The promising policy came about to help Haryana deal with its chronic power shortages. Solar makes a lot of sense in the state. Power tariffs are high, there is a good network of solar installers in the state, Haryana is very power hungry, the Discoms are loss making and cannot invest enough themselves: all factors are in favour for rapid solar adoption.
Till date, however, Haryana has only around 22 MW of utility scale solar installed and no more than 4.8 MW of rooftop solar. 6 MW of utility scale and 1.2 MW of rooftop was installed in 2014. With that, the state has less than 1% of the total solar installed in the country, a low number, especially compared to its 4% share of national power consumption.
In principle, the solar policy is clear, straighforward and should be effective. However, in reality, it is lost in the woods. Currently, no relevant power consumer group, be it schools, hospitals, colleges, office spaces, malls or even private bungalows is seriously considering building a rooftop system because of the policy. Why? The reason is lethargic implementation. It is something we have heard many times before in India. But it does not have to be that way. The policy could be implemented better with simple measures.
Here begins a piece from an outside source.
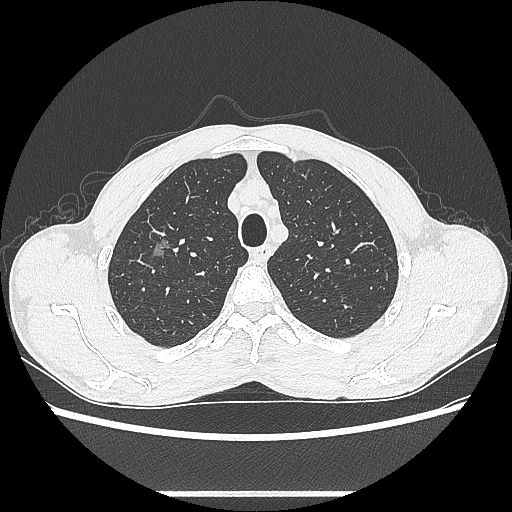
Chest CT, one axial slice. Position 478 of 601 along the scan axis. 100 kVp. Lung window (W 1500 / L -600 HU). 512 × 512 image matrix, field of view 357 × 357 mm. Male patient, age 54 years. From the clinical record (not read from this slice): clinical TNM (as recorded): T1a N0 M0.
Outlined on this slice (rectangle marked by the reading radiologist):
- lung tumour (recorded histology: adenocarcinoma): bounding box (x1, y1, x2, y2) in pixels: (142, 227, 178, 269)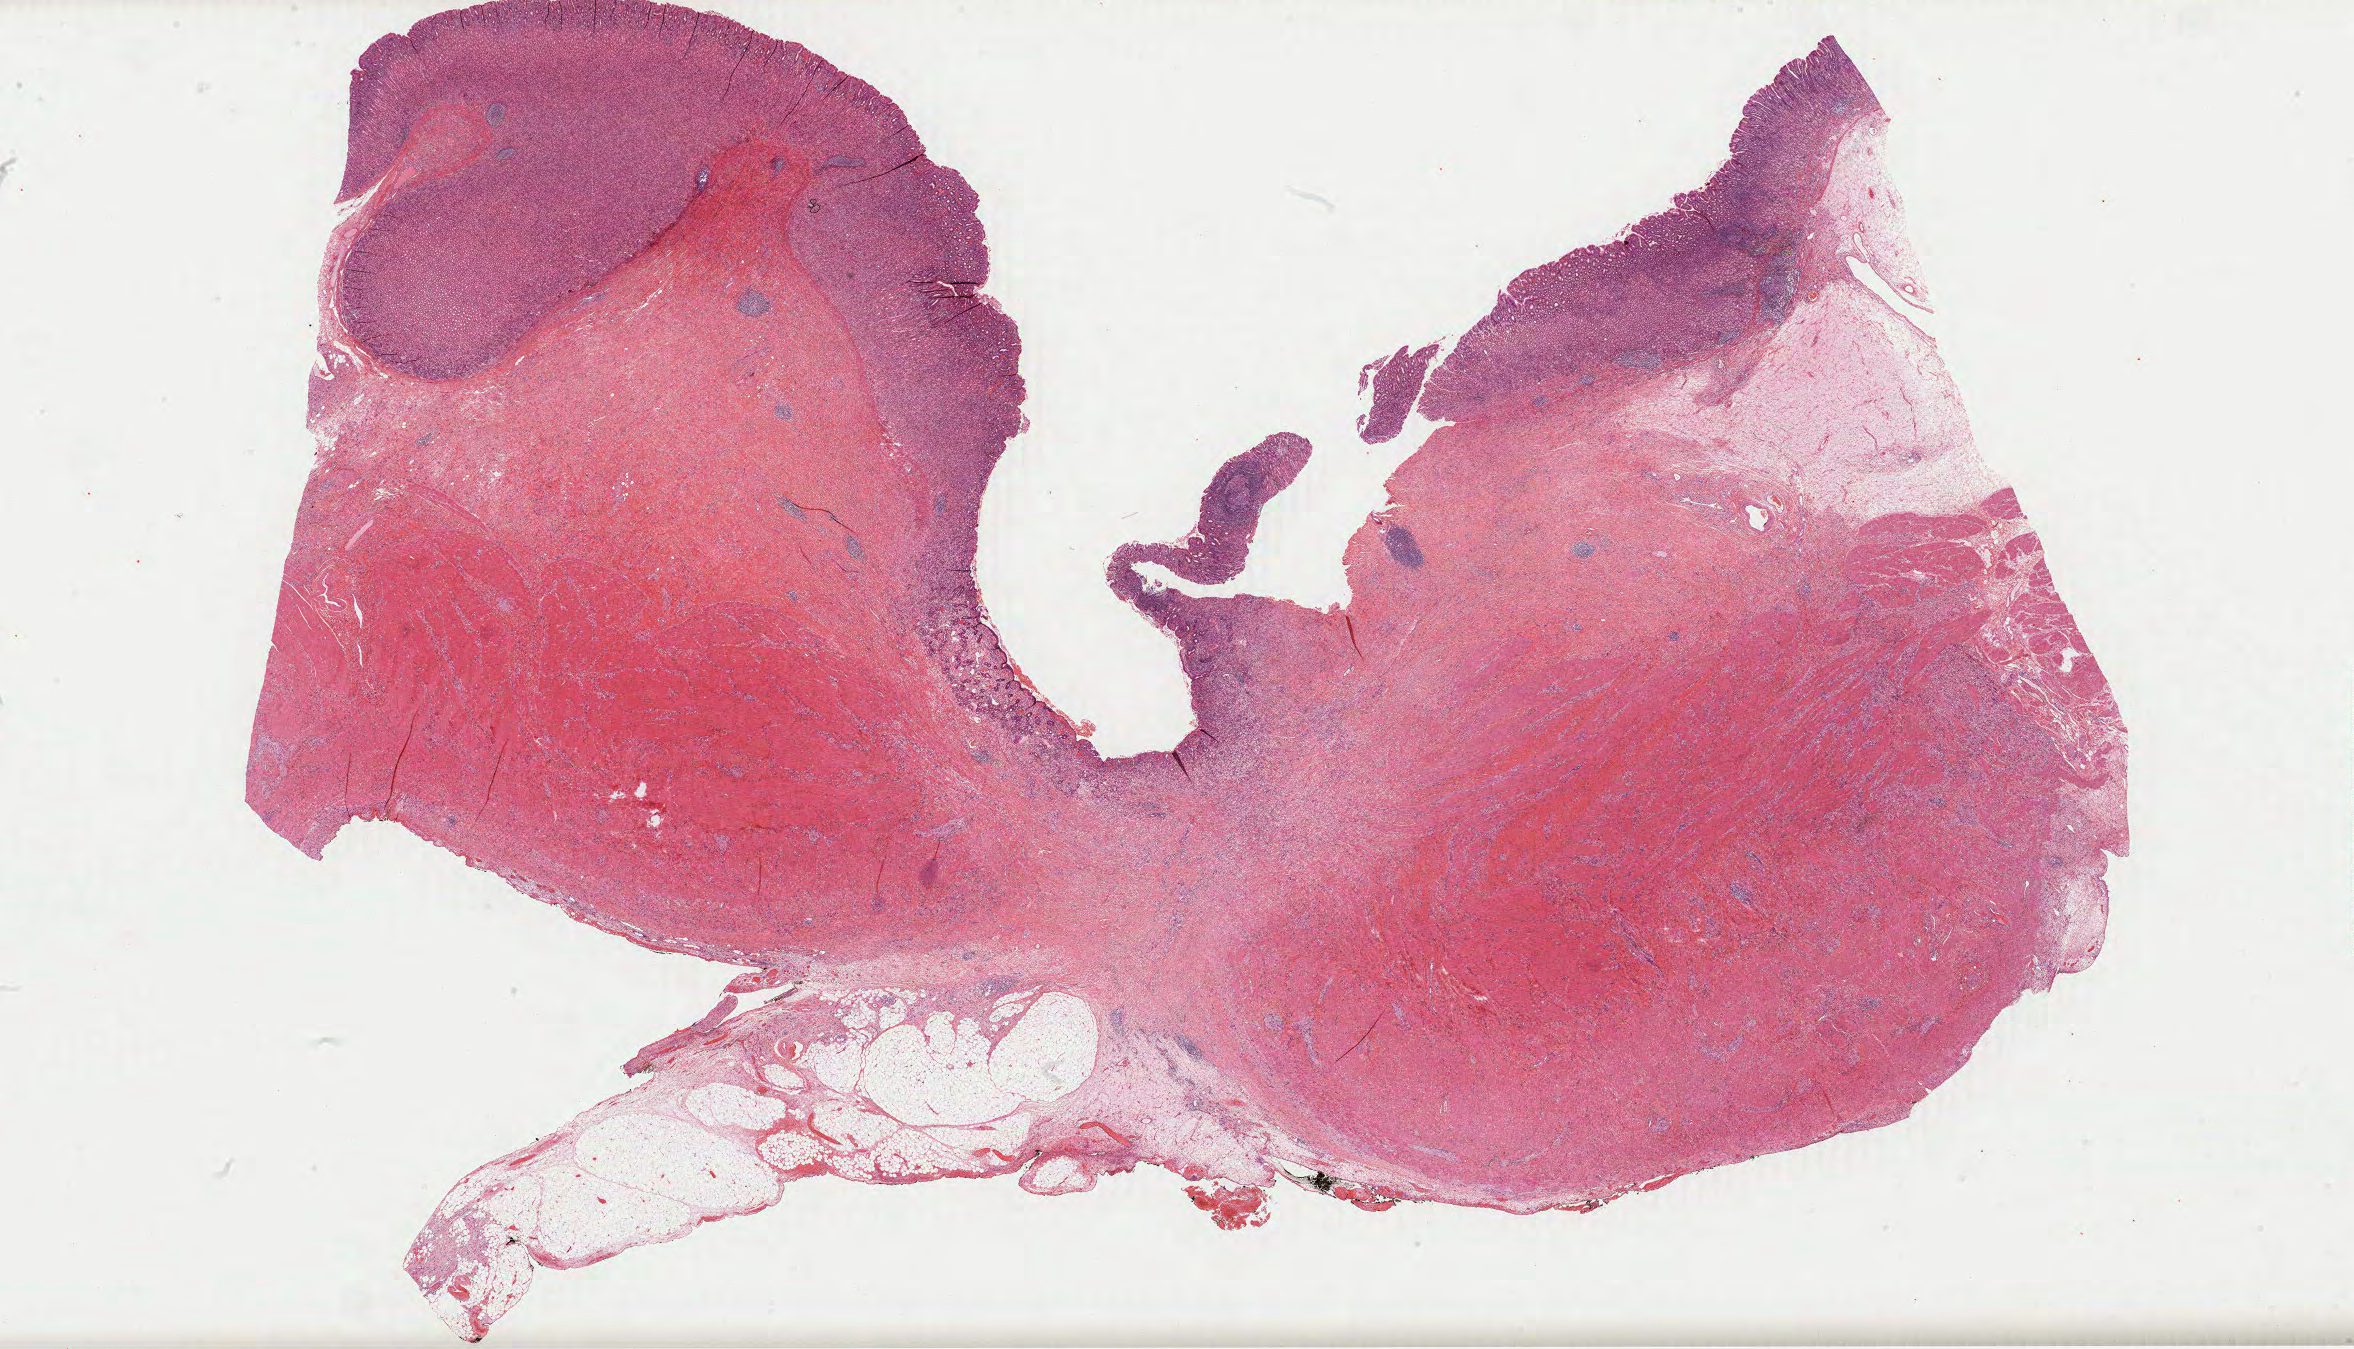
Whole-slide histology image, H&E, shown as a low-resolution overview of the whole scanned area (about 37.8 x 21.7 mm); formalin-fixed paraffin-embedded (FFPE) diagnostic section; stomach, primary tumour sample. Female, age 53 years at initial diagnosis.
Histologic diagnosis: Carcinoma, diffuse type (fundus of stomach).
Currently, there is no guidance from the government to educate people about the minimum technical specifications required and the economic feasibility of a solar system. It would be key to inform and help large power consumers meet their obligations. Also, the lack of financial support (MNRE’s 15% subsidy and the state’s additional 10%), makes it tough for consumers to go solar. The policy like many other policies has been built on the MNRE’s subsidy scheme. This scheme, however, has itself not been implemented: funds are not made available and projects get indefinitely delayed as customers wait for a better deal. As a result of such shortcomings, the impression is created that the government is shifting the responsibility of providing reliable power supply to the consumers itself.
An effective order for mass adoption of solar rooftops in the state could be:
 First start with public buildings, this can be organised (perhaps clustered) by the government
 Then move to large private entities (industries) and encourage IPPs
 Finally the residential building owners should be pushed for installations at their own roof
The government currently puts all focus on mandating individual owners to go for solar since that involves less participation from the government’s side. It would be better, however, if Haryana could inverse its approach. It could learn from Gujarat, which effectively implemented India’s first solar rooftop programme.